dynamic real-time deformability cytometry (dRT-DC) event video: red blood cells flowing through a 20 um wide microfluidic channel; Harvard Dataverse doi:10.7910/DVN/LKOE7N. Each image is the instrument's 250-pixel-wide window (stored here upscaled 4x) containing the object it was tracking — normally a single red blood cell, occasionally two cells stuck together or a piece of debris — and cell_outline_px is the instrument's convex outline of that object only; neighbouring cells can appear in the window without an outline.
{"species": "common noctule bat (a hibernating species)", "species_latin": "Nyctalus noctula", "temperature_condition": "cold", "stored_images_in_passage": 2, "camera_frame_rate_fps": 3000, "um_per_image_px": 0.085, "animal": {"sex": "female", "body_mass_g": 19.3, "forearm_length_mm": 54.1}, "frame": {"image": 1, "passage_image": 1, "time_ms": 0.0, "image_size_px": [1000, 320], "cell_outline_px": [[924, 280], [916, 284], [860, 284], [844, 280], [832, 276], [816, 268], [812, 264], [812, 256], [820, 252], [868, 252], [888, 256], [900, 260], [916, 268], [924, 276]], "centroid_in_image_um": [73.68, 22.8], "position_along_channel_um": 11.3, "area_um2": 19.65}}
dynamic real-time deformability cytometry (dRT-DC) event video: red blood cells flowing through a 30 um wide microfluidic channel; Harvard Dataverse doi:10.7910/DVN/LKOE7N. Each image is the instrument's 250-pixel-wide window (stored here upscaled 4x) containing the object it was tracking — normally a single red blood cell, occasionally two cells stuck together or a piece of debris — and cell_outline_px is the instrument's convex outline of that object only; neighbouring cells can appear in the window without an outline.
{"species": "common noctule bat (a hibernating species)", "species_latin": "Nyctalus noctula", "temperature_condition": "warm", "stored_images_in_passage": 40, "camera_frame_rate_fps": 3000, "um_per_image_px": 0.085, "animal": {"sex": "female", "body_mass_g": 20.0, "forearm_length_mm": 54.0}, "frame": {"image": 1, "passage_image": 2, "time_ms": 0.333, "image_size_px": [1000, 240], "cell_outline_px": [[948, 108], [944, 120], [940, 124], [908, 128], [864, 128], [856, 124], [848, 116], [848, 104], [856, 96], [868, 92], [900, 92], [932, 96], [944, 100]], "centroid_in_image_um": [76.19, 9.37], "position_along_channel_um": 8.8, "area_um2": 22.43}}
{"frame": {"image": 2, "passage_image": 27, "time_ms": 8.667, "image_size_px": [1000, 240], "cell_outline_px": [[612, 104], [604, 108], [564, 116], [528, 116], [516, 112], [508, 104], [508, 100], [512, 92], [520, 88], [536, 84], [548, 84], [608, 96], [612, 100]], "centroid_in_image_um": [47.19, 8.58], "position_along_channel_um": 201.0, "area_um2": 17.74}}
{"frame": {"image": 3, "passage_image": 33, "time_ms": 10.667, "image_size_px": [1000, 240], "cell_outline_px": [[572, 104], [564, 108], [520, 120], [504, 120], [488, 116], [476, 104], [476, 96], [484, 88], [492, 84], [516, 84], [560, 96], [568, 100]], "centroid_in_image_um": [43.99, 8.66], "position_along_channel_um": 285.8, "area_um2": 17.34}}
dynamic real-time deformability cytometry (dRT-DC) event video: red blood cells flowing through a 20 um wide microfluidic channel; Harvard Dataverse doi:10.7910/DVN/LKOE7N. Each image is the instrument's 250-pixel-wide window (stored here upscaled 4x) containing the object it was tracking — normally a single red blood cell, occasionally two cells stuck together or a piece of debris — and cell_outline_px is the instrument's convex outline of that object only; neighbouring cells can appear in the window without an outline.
##############################
Exercise task
Recite the full listing above exactly.

Result
dynamic real-time deformability cytometry (dRT-DC) event video: red blood cells flowing through a 20 um wide microfluidic channel; Harvard Dataverse doi:10.7910/DVN/LKOE7N. Each image is the instrument's 250-pixel-wide window (stored here upscaled 4x) containing the object it was tracking — normally a single red blood cell, occasionally two cells stuck together or a piece of debris — and cell_outline_px is the instrument's convex outline of that object only; neighbouring cells can appear in the window without an outline.
{"species": "common noctule bat (a hibernating species)", "species_latin": "Nyctalus noctula", "temperature_condition": "cold", "stored_images_in_passage": 2, "camera_frame_rate_fps": 3000, "um_per_image_px": 0.085, "animal": {"sex": "female", "body_mass_g": 19.3, "forearm_length_mm": 54.1}, "frame": {"image": 1, "passage_image": 1, "time_ms": 0.0, "image_size_px": [1000, 320], "cell_outline_px": [[924, 280], [916, 284], [860, 284], [844, 280], [832, 276], [816, 268], [812, 264], [812, 256], [820, 252], [868, 252], [888, 256], [900, 260], [916, 268], [924, 276]], "centroid_in_image_um": [73.68, 22.8], "position_along_channel_um": 11.3, "area_um2": 19.65}}
dynamic real-time deformability cytometry (dRT-DC) event video: red blood cells flowing through a 30 um wide microfluidic channel; Harvard Dataverse doi:10.7910/DVN/LKOE7N. Each image is the instrument's 250-pixel-wide window (stored here upscaled 4x) containing the object it was tracking — normally a single red blood cell, occasionally two cells stuck together or a piece of debris — and cell_outline_px is the instrument's convex outline of that object only; neighbouring cells can appear in the window without an outline.
{"species": "common noctule bat (a hibernating species)", "species_latin": "Nyctalus noctula", "temperature_condition": "warm", "stored_images_in_passage": 40, "camera_frame_rate_fps": 3000, "um_per_image_px": 0.085, "animal": {"sex": "female", "body_mass_g": 20.0, "forearm_length_mm": 54.0}, "frame": {"image": 1, "passage_image": 2, "time_ms": 0.333, "image_size_px": [1000, 240], "cell_outline_px": [[948, 108], [944, 120], [940, 124], [908, 128], [864, 128], [856, 124], [848, 116], [848, 104], [856, 96], [868, 92], [900, 92], [932, 96], [944, 100]], "centroid_in_image_um": [76.19, 9.37], "position_along_channel_um": 8.8, "area_um2": 22.43}}
{"frame": {"image": 2, "passage_image": 27, "time_ms": 8.667, "image_size_px": [1000, 240], "cell_outline_px": [[612, 104], [604, 108], [564, 116], [528, 116], [516, 112], [508, 104], [508, 100], [512, 92], [520, 88], [536, 84], [548, 84], [608, 96], [612, 100]], "centroid_in_image_um": [47.19, 8.58], "position_along_channel_um": 201.0, "area_um2": 17.74}}
{"frame": {"image": 3, "passage_image": 33, "time_ms": 10.667, "image_size_px": [1000, 240], "cell_outline_px": [[572, 104], [564, 108], [520, 120], [504, 120], [488, 116], [476, 104], [476, 96], [484, 88], [492, 84], [516, 84], [560, 96], [568, 100]], "centroid_in_image_um": [43.99, 8.66], "position_along_channel_um": 285.8, "area_um2": 17.34}}
dynamic real-time deformability cytometry (dRT-DC) event video: red blood cells flowing through a 20 um wide microfluidic channel; Harvard Dataverse doi:10.7910/DVN/LKOE7N. Each image is the instrument's 250-pixel-wide window (stored here upscaled 4x) containing the object it was tracking — normally a single red blood cell, occasionally two cells stuck together or a piece of debris — and cell_outline_px is the instrument's convex outline of that object only; neighbouring cells can appear in the window without an outline.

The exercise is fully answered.